_DATA LISTING:_
*** Begin section ***

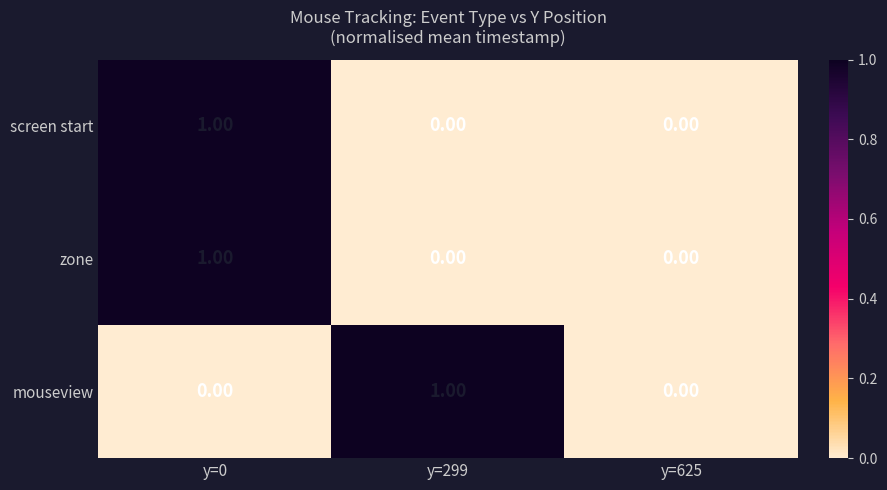

Is the value of mouseview at y=0 greater than the value of screen start at y=0?

No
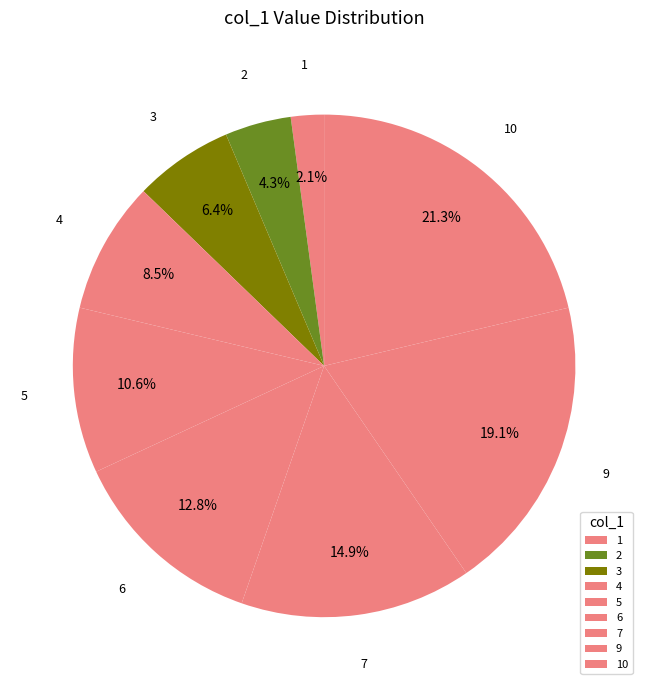

To the nearest percent, what is the difference between the 10 and 5 slice percentages?

11%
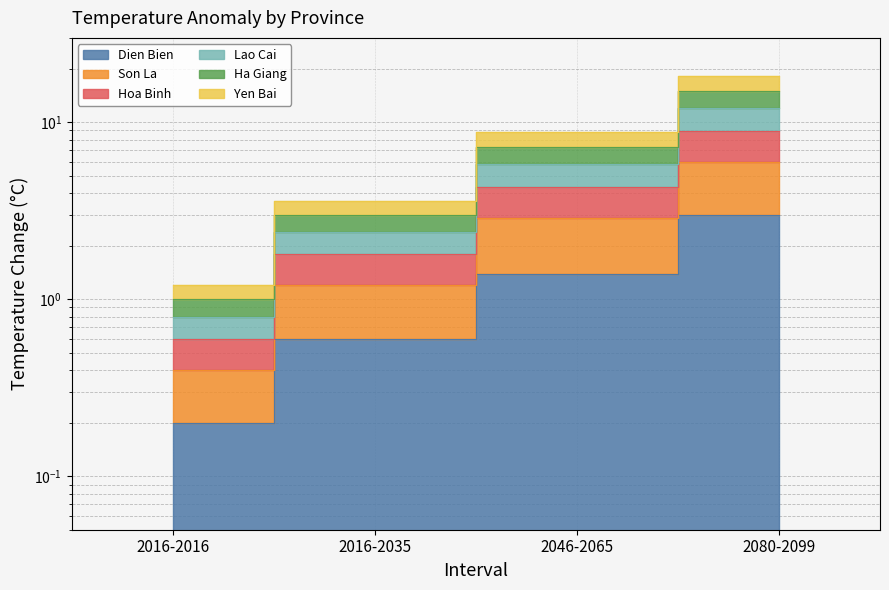

True or false: Hoa Binh and Lao Cai intersect in this chart.

False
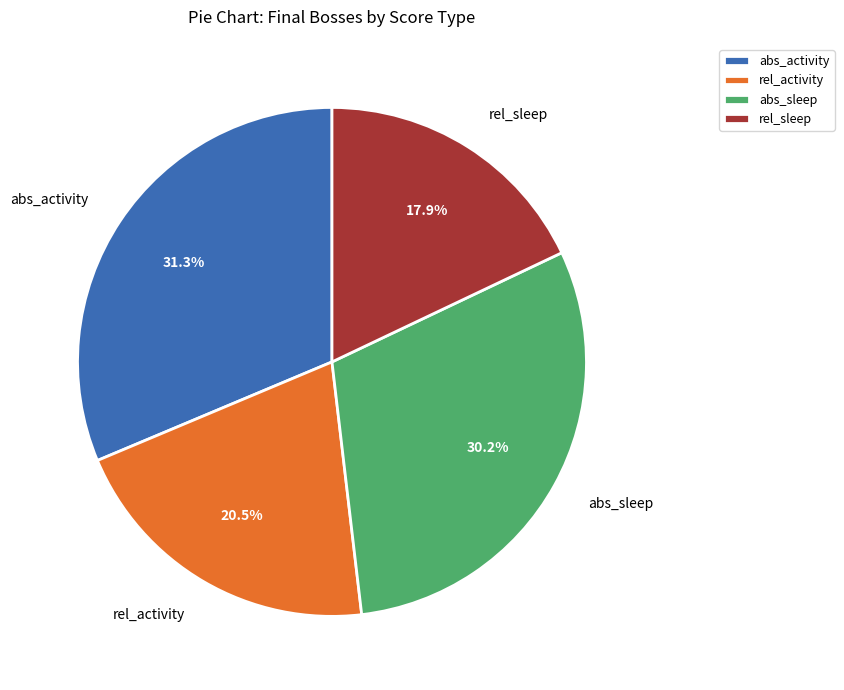

To the nearest percent, what is the difference between the largest and smallest slice percentages?

13%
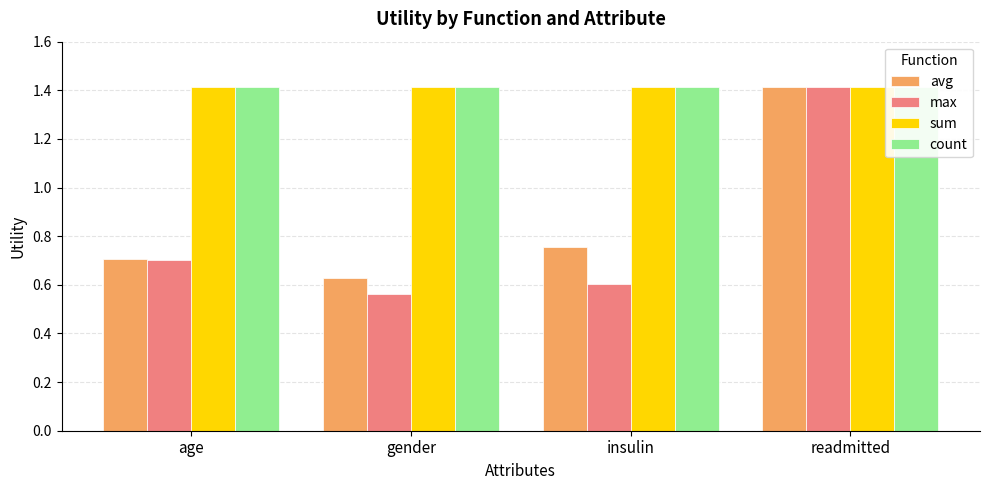

At which category is the sum across all series the highest?

readmitted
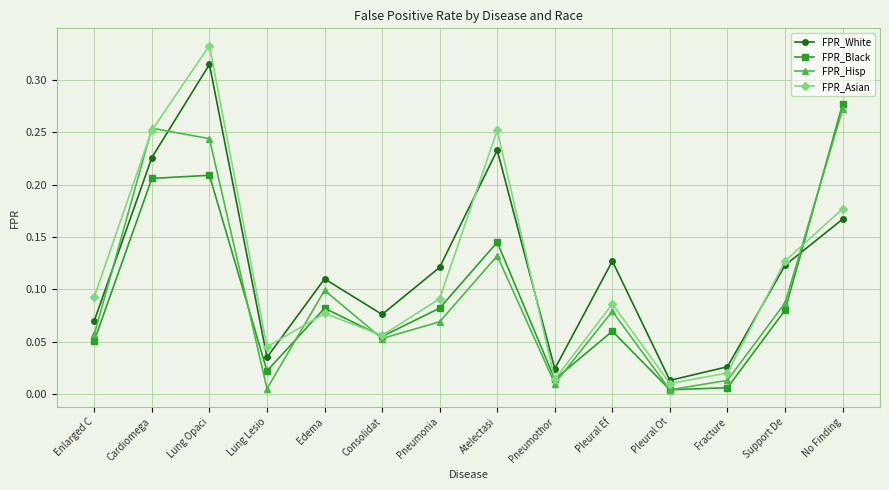

Where is the first local minimum for FPR_Black?

Lung Lesio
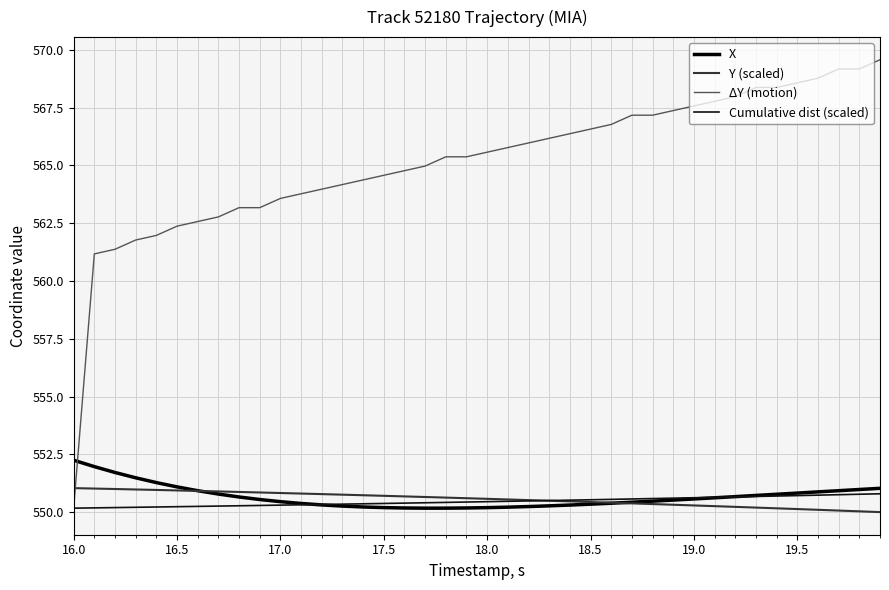

How many lines are shown in the chart?

4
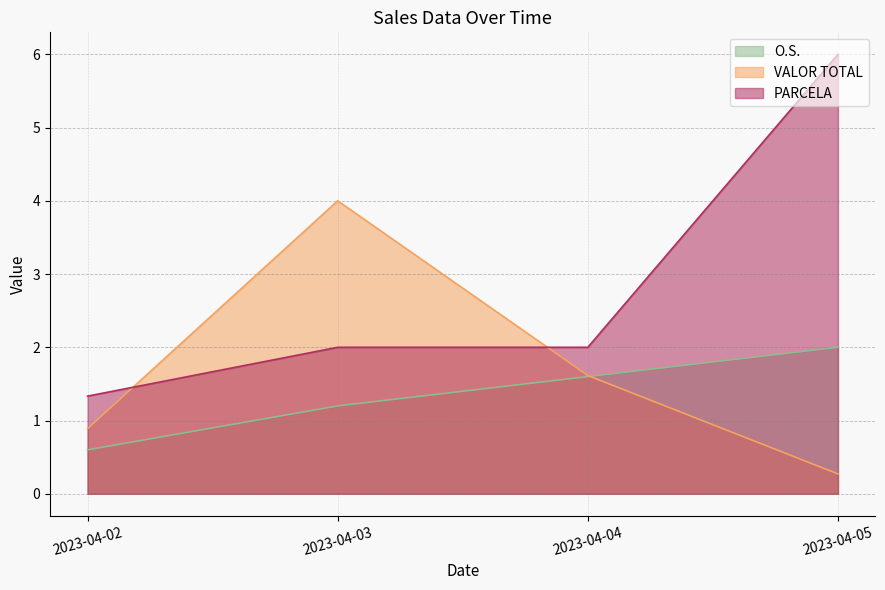

What is the lowest value of the VALOR TOTAL series?

0.3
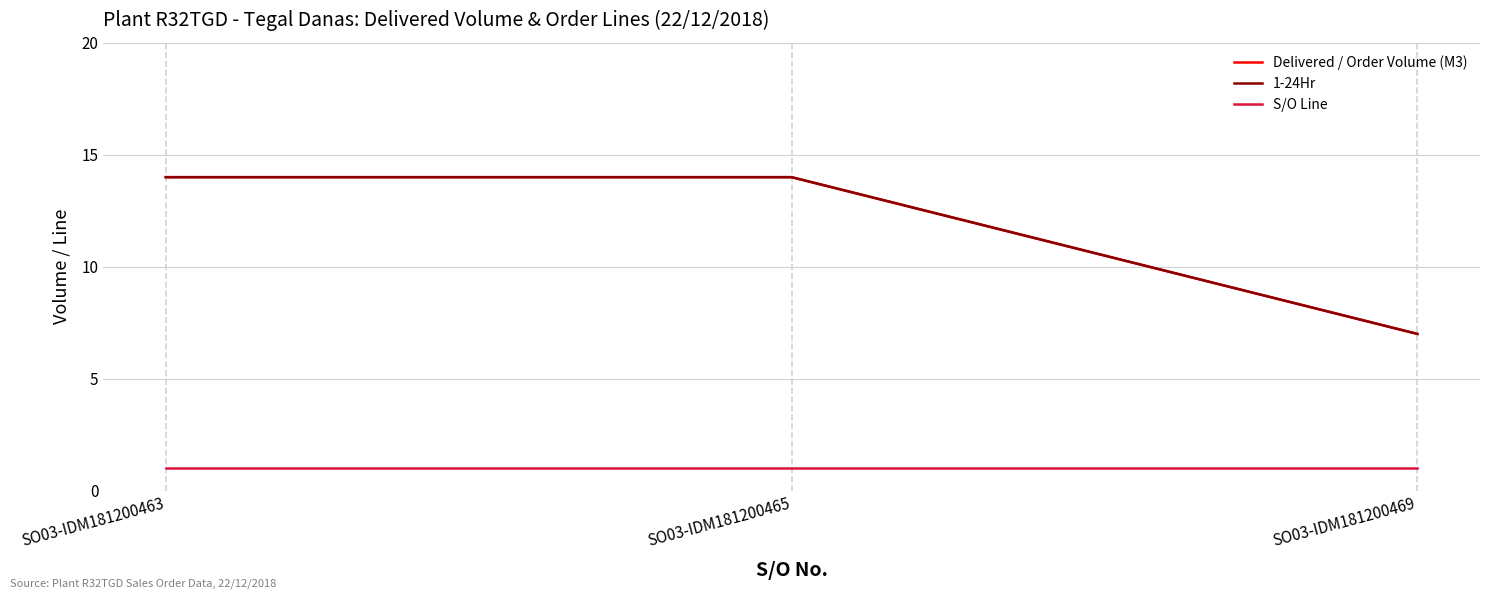

What is the difference between the highest and lowest values at SO03-IDM181200463?

13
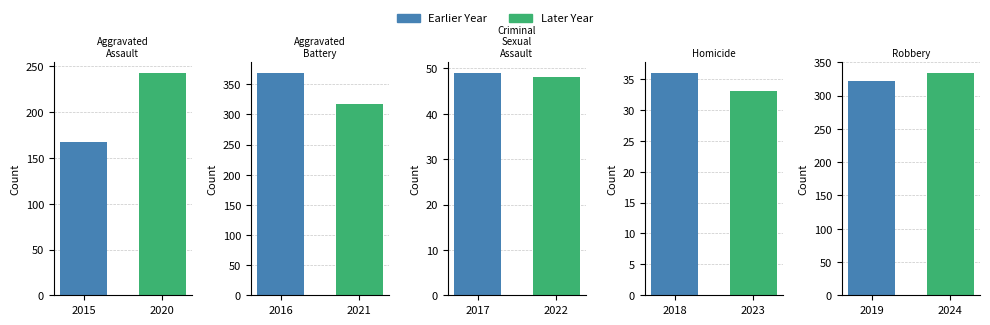

At how many categories does at least one series exceed 264?

2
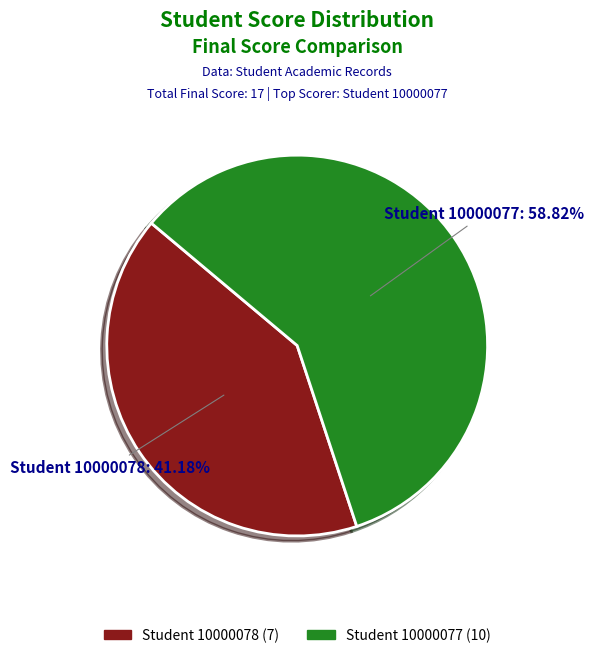

Between Student 10000078 and Student 10000077, which is larger?

Student 10000077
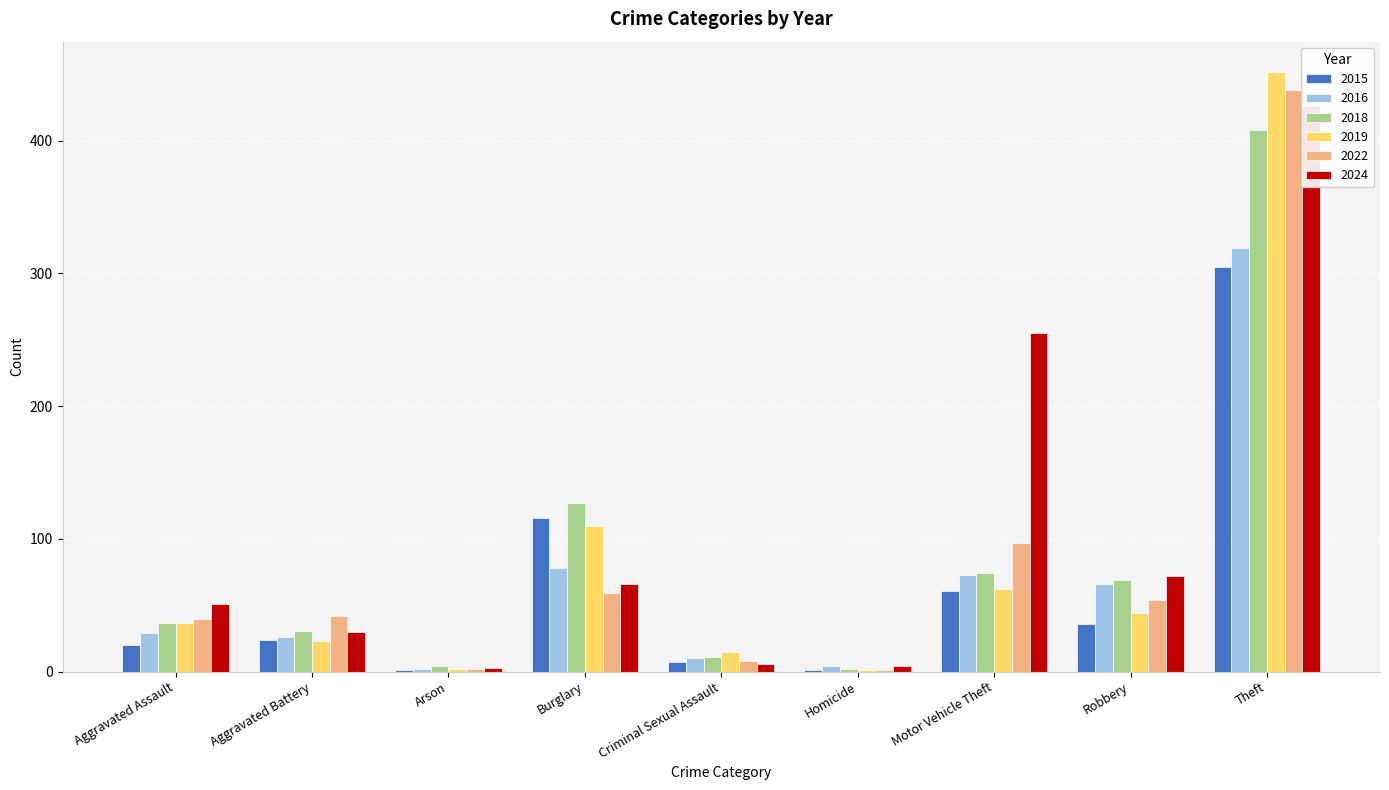

True or false: 2018 has a value of 37 at Aggravated Assault.

True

*** End section ***

_EXERCISE REQUIREMENTS:_ Convert all of the material above into a numbered list with one line per item, dropping the blank lines and the bracketed picture markers.

_TASK RESPONSE:_
1. Is the value of mouseview at y=0 greater than the value of screen start at y=0?
2. No
3. To the nearest percent, what is the difference between the 10 and 5 slice percentages?
4. 11%
5. True or false: Hoa Binh and Lao Cai intersect in this chart.
6. False
7. To the nearest percent, what is the difference between the largest and smallest slice percentages?
8. 13%
9. At which category is the sum across all series the highest?
10. readmitted
11. Where is the first local minimum for FPR_Black?
12. Lung Lesio
13. How many lines are shown in the chart?
14. 4
15. What is the lowest value of the VALOR TOTAL series?
16. 0.3
17. What is the difference between the highest and lowest values at SO03-IDM181200463?
18. 13
19. At how many categories does at least one series exceed 264?
20. 2
21. Between Student 10000078 and Student 10000077, which is larger?
22. Student 10000077
23. True or false: 2018 has a value of 37 at Aggravated Assault.
24. True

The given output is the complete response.